## Prompt
Scan the lines below for the string "Page" and copy every one that has it.

↓↓↓

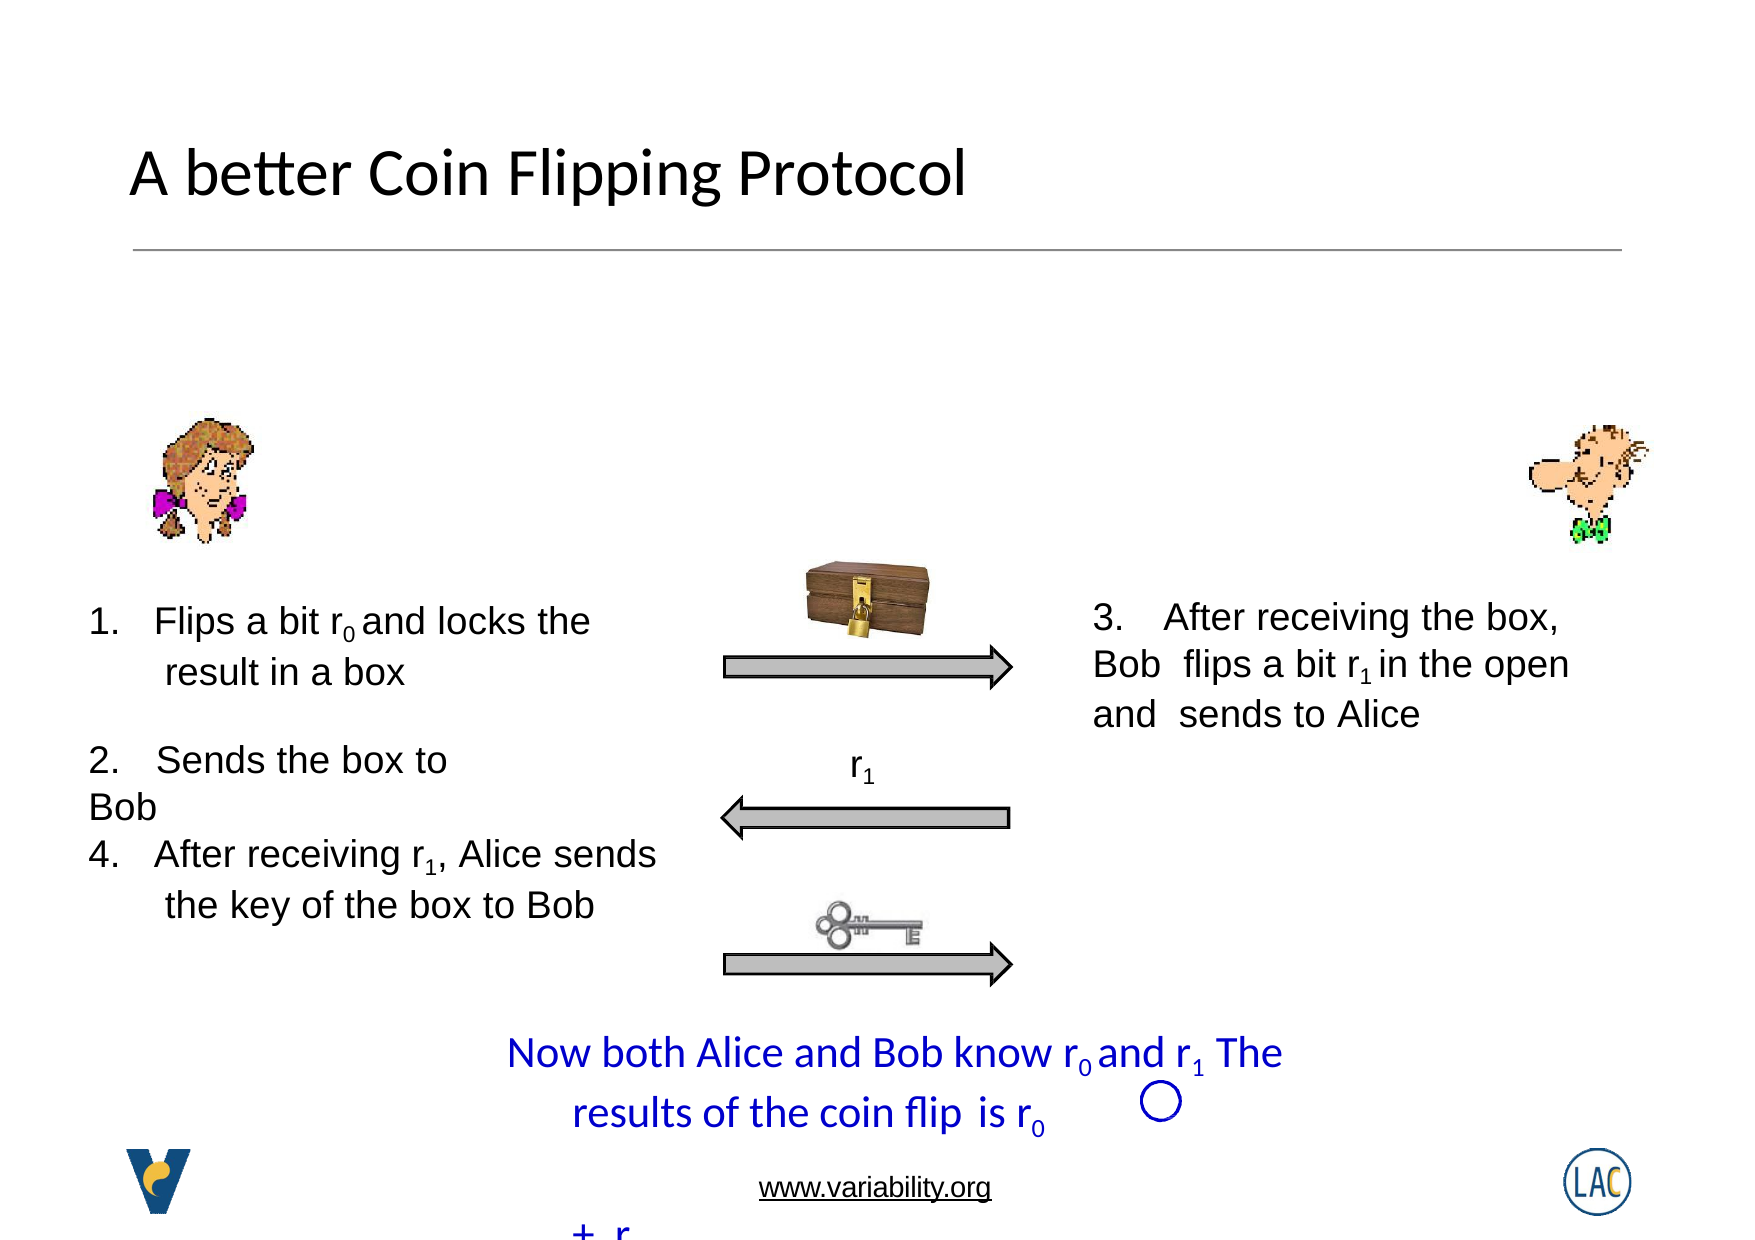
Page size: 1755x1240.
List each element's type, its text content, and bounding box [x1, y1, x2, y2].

text_box [1140, 1080, 1182, 1123]
text_box [1563, 1148, 1632, 1216]
title A better Coin Flipping Protocol [127, 125, 980, 335]
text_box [722, 940, 1014, 988]
text_box 3. After receiving the box, Bob flips a bit r1 in the open and sends to Alice [1084, 589, 1639, 736]
text_box 2. Sends the box to Bob [86, 732, 528, 828]
text_box [1526, 425, 1654, 553]
text_box www.variability.org [756, 1169, 998, 1204]
text_box 1. Flips a bit r0 and locks the result in a box [82, 593, 607, 694]
text_box 4. After receiving r1, Alice sends the key of the box to Bob Now both Alice and Bob know r0 and r1 The results of the coin flip is r0 + r1 [80, 826, 1298, 1240]
text_box [145, 411, 262, 550]
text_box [722, 559, 1014, 691]
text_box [719, 794, 1011, 842]
text_box r1 [843, 735, 884, 790]
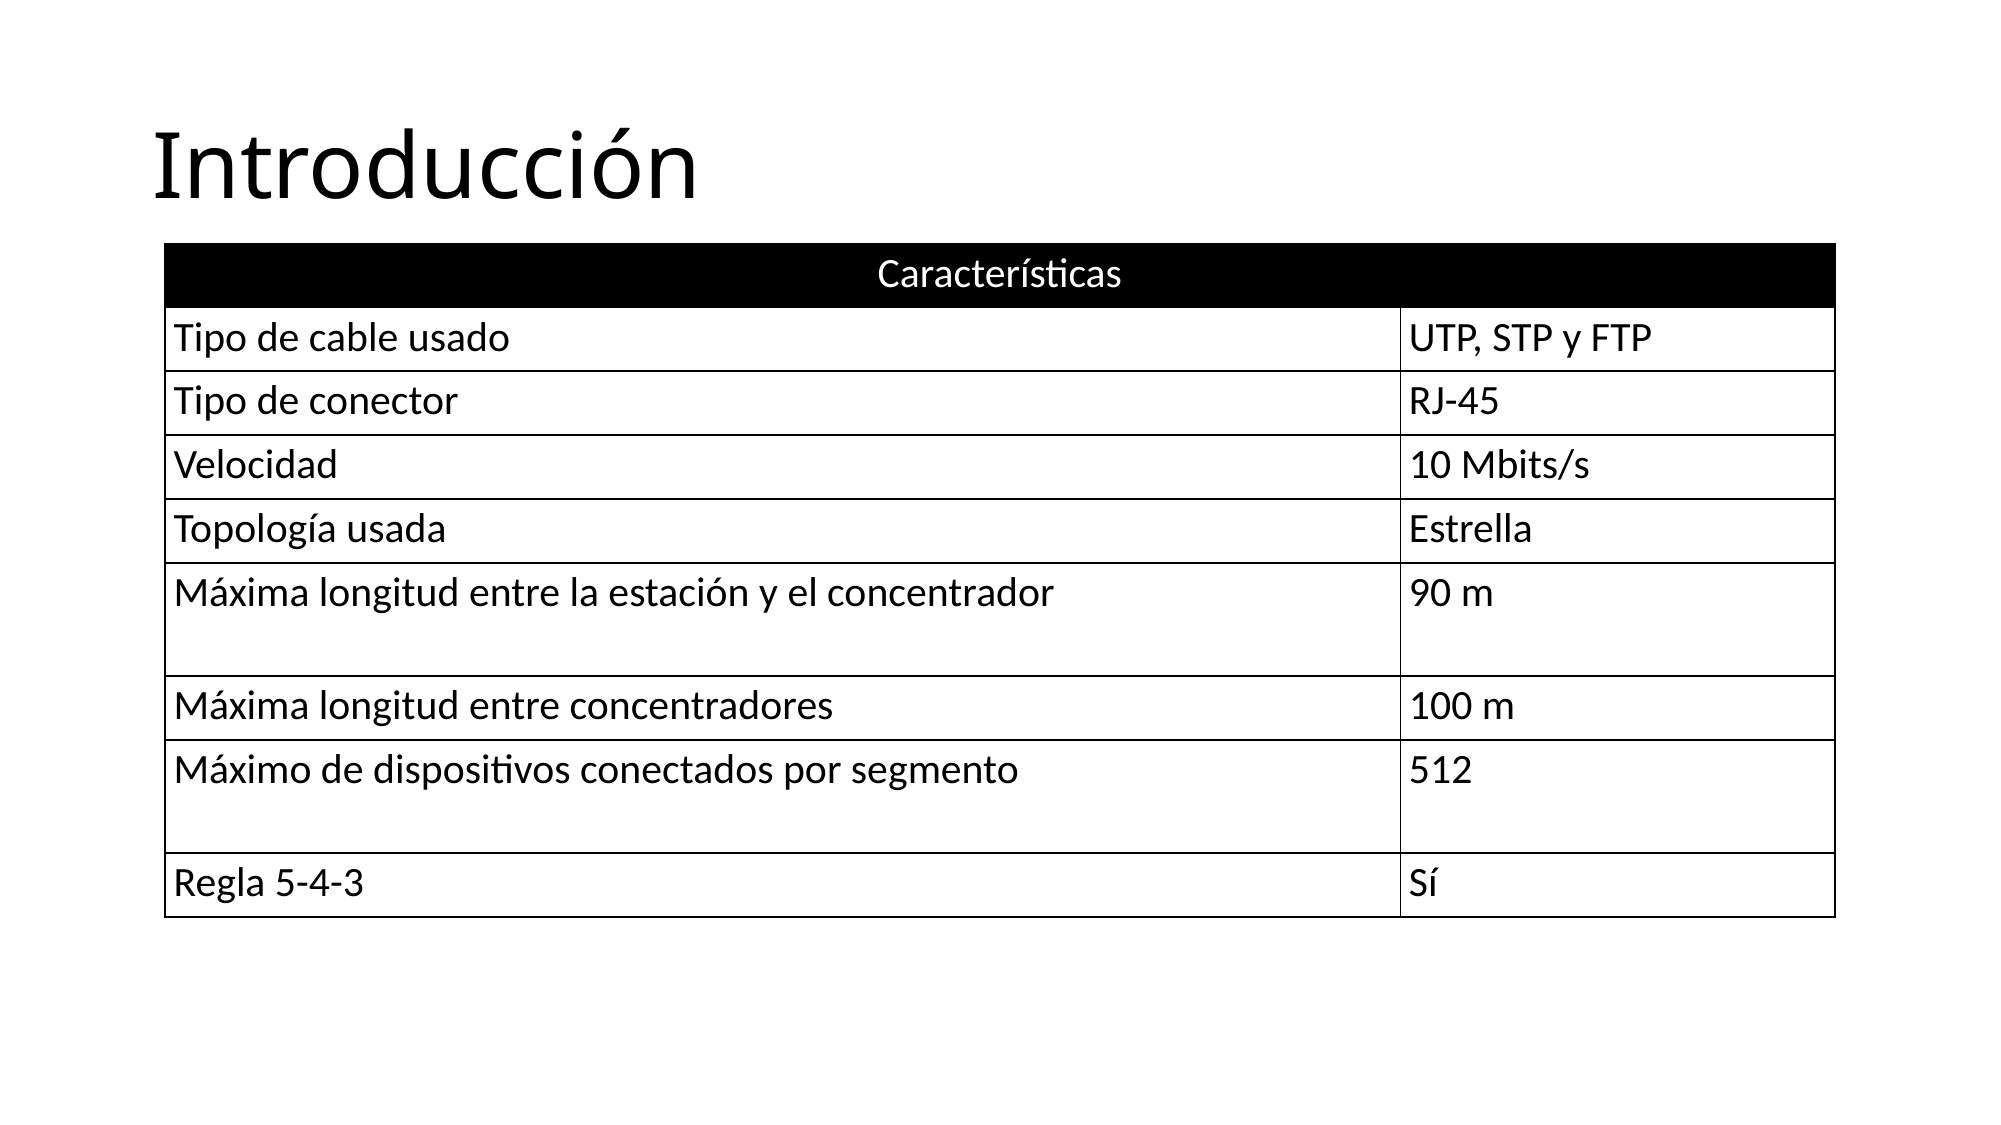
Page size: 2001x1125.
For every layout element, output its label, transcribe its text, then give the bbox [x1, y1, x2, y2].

table_cell Máximo de dispositivos conectados por segmento [166, 741, 1400, 852]
title Introducción [137, 59, 1863, 278]
table_cell Velocidad [166, 436, 1400, 498]
table_header Características [166, 244, 1834, 307]
table_cell Topología usada [166, 500, 1400, 562]
table_cell UTP, STP y FTP [1401, 308, 1834, 370]
table_cell Máxima longitud entre concentradores [166, 677, 1400, 739]
table_cell RJ-45 [1401, 372, 1834, 434]
table_cell Sí [1401, 854, 1834, 916]
table_cell Máxima longitud entre la estación y el concentrador [166, 564, 1400, 675]
table_cell 512 [1401, 741, 1834, 852]
table_cell Tipo de cable usado [166, 308, 1400, 370]
table_cell 90 m [1401, 564, 1834, 675]
table_cell Regla 5-4-3 [166, 854, 1400, 916]
table_cell Tipo de conector [166, 372, 1400, 434]
table_cell 10 Mbits/s [1401, 436, 1834, 498]
table_cell 100 m [1401, 677, 1834, 739]
table_cell Estrella [1401, 500, 1834, 562]
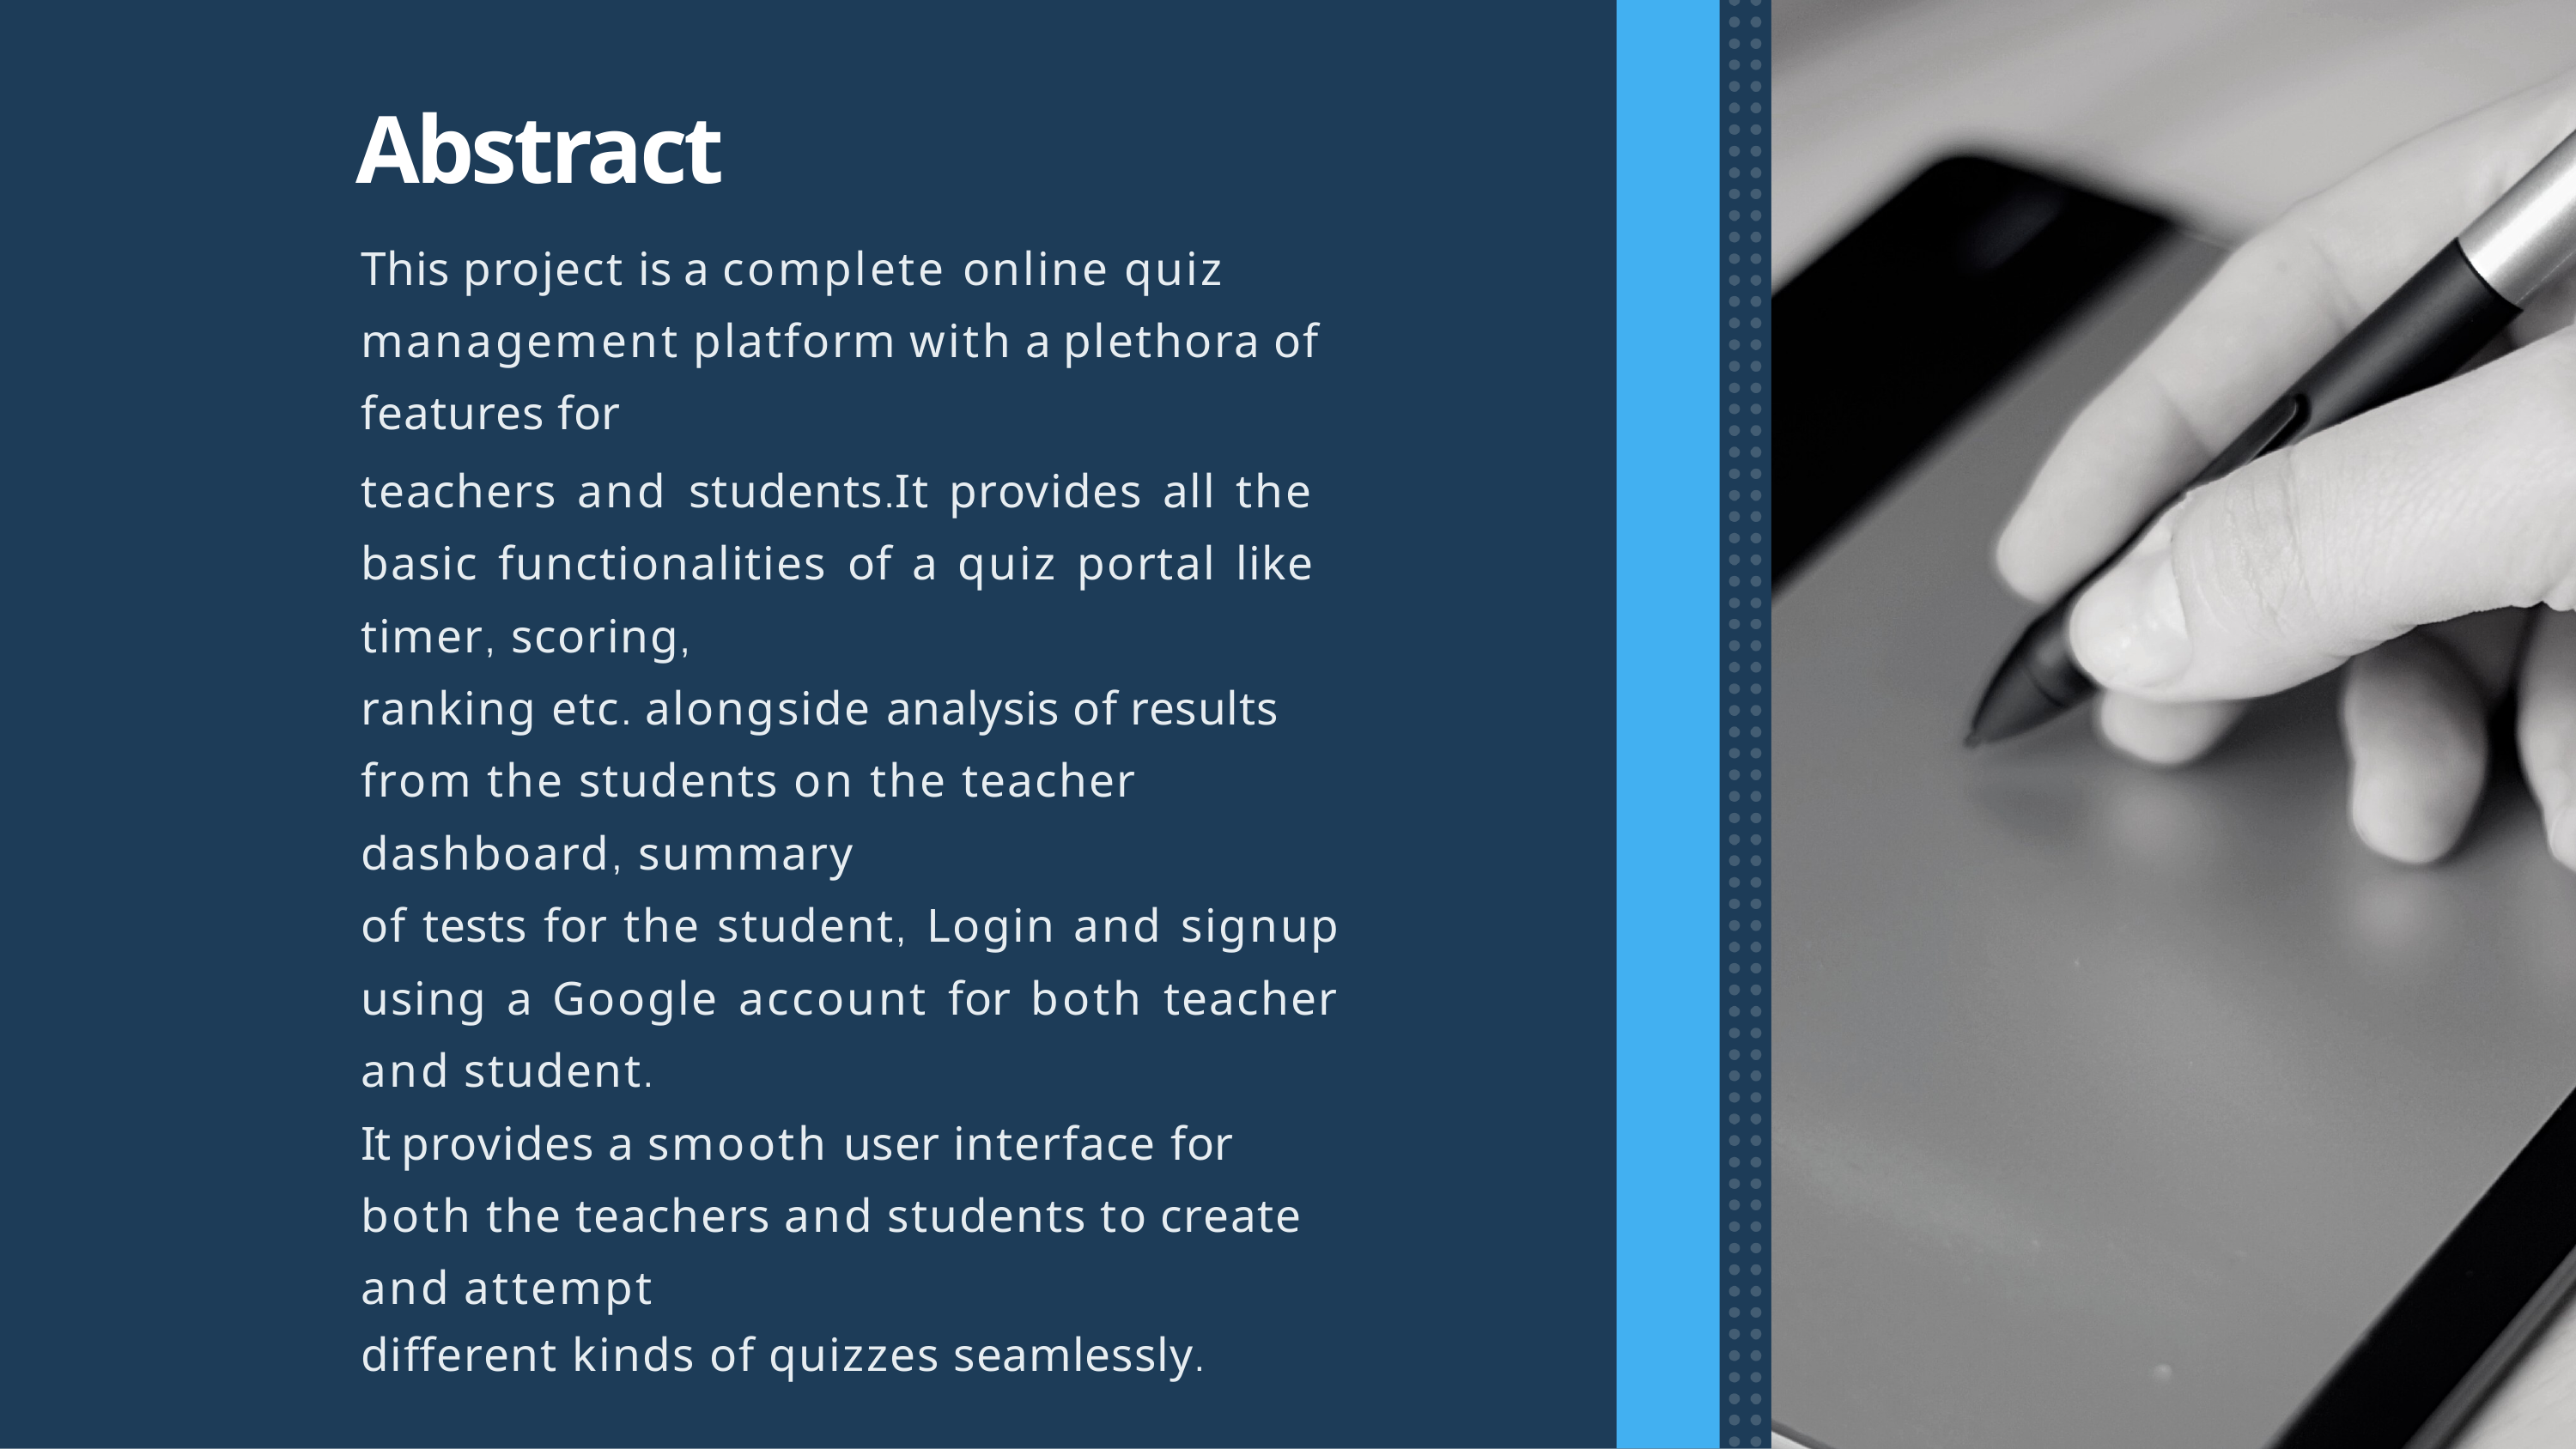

↑↑↑

## Solution to the exercise
Page size: 1755x1240.
Page size: 2001x1125.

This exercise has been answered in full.